Friday, November 26, 2010

Dançar Teixeira Gomes

Dançar a obra de um escritor amante da estética e das viagens foi o desafio lançado ao Quorum Ballet. Daniel Cardoso inspirou-se na vida e na obra de Manuel Teixeira Gomes para criar uma coreografia que posicionasse o espectador no limbo que o escritor viveu entre o séc. XIX e o séc. XX. O início do espectáculo mostra-nos um espaço cénico cortado ao meio por uma cortina translúcida e uma luz que evoca a espuma do mar. Há excertos de textos de Manuel Teixeira Gomes interpretados pelo actor Miguel Simões que, vestido com figurino da época vai evoluindo ao longo da coreografia, passando incólume por todos os bailarinos, como um observador atento da realidade. Há uma mágoa que transparece nas palavras do escritor, quando afirma que chegou tarde demais a num século demasiado velho. A convicção de que poderia ter usufruído mais da vida numa época em que se assistiu a uma das grandes revoluções no mundo artístico levou-o a lamentar esta sua passagem de transição entre dois mundos que quase se opuseram. No palco a cortina cai e a cena enche-se com as emoções do escritor recriadas pelos corpos dos bailarinos. As histórias de sedução que preencheram as memórias de Teixeira Gomes são evocadas com sensualidade e beleza. Margareta, Cecília, Cordélia, Inês, Susana, e tantas outras mulheres que a pena do literato elegeu, foram dançadas e devolvidas ao presente efémero que a dança oferece. O escritor senta-se à secretária e cria com intensidade, reproduz as histórias que a memória lhe guarda e os bailarinos tornam-se a matéria que dá corpo às reminiscências do autor. É muito interessante o plano em que se expõe o autor a escrever à secretária enquanto os bailarinos despertam a sua memória numa dança de sensualidade muito próxima do sentir deleitoso do viajante esteta.

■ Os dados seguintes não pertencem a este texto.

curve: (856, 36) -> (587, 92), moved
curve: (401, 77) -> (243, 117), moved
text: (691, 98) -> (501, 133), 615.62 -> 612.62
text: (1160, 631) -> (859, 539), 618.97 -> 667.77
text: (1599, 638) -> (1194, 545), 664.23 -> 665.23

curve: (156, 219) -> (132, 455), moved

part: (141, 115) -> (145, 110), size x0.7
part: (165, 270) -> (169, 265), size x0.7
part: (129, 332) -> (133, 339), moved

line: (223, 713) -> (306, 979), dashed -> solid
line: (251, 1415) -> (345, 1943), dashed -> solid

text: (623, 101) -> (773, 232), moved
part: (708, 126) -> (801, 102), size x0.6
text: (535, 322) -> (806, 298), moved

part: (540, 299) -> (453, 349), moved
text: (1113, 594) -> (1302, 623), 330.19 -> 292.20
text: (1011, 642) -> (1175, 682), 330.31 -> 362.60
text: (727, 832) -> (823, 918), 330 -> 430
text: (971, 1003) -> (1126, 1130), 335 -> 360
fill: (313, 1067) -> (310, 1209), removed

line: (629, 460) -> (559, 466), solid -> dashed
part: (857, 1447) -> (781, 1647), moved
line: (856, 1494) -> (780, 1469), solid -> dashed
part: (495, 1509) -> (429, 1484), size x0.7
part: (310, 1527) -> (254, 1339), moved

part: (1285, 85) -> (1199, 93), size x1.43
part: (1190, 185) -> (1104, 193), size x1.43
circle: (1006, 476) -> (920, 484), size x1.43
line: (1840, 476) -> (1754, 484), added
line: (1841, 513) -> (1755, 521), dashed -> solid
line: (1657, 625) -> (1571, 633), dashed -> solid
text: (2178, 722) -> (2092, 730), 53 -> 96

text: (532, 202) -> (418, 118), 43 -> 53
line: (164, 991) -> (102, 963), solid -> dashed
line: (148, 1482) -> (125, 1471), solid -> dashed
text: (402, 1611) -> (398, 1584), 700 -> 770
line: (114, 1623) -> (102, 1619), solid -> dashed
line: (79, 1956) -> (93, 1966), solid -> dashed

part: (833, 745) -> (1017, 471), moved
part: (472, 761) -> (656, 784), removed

No final o escritor é celebrado através de uma das suas belas descrições do Algarve ao mesmo tempo que cai sobre os bailarinos uma chuva de areia sobre a qual, voluptuosamente, dançam, e partilham com os espectadores a sensualidade e a languidez dos corpos quando se oferecem ao sol, acariciando a areia.
Mais uma brilhante criação de Daniel Cardoso que homenageia de forma adequada um dos mais talentosos e injustamente esquecidos escritores portugueses. Esta criação teve dramaturgia de Pedro Alves, música original de Jorge Silva, desenho de luz de Vitor Cândido cenografia de Hugo Matos e foi dançado por Theresa da Silva C., Filipe Narciso, Elson Ferreira, Inês Godinho, Inês Pedruco, Hannah Lagerway e Gonçalo Andrade.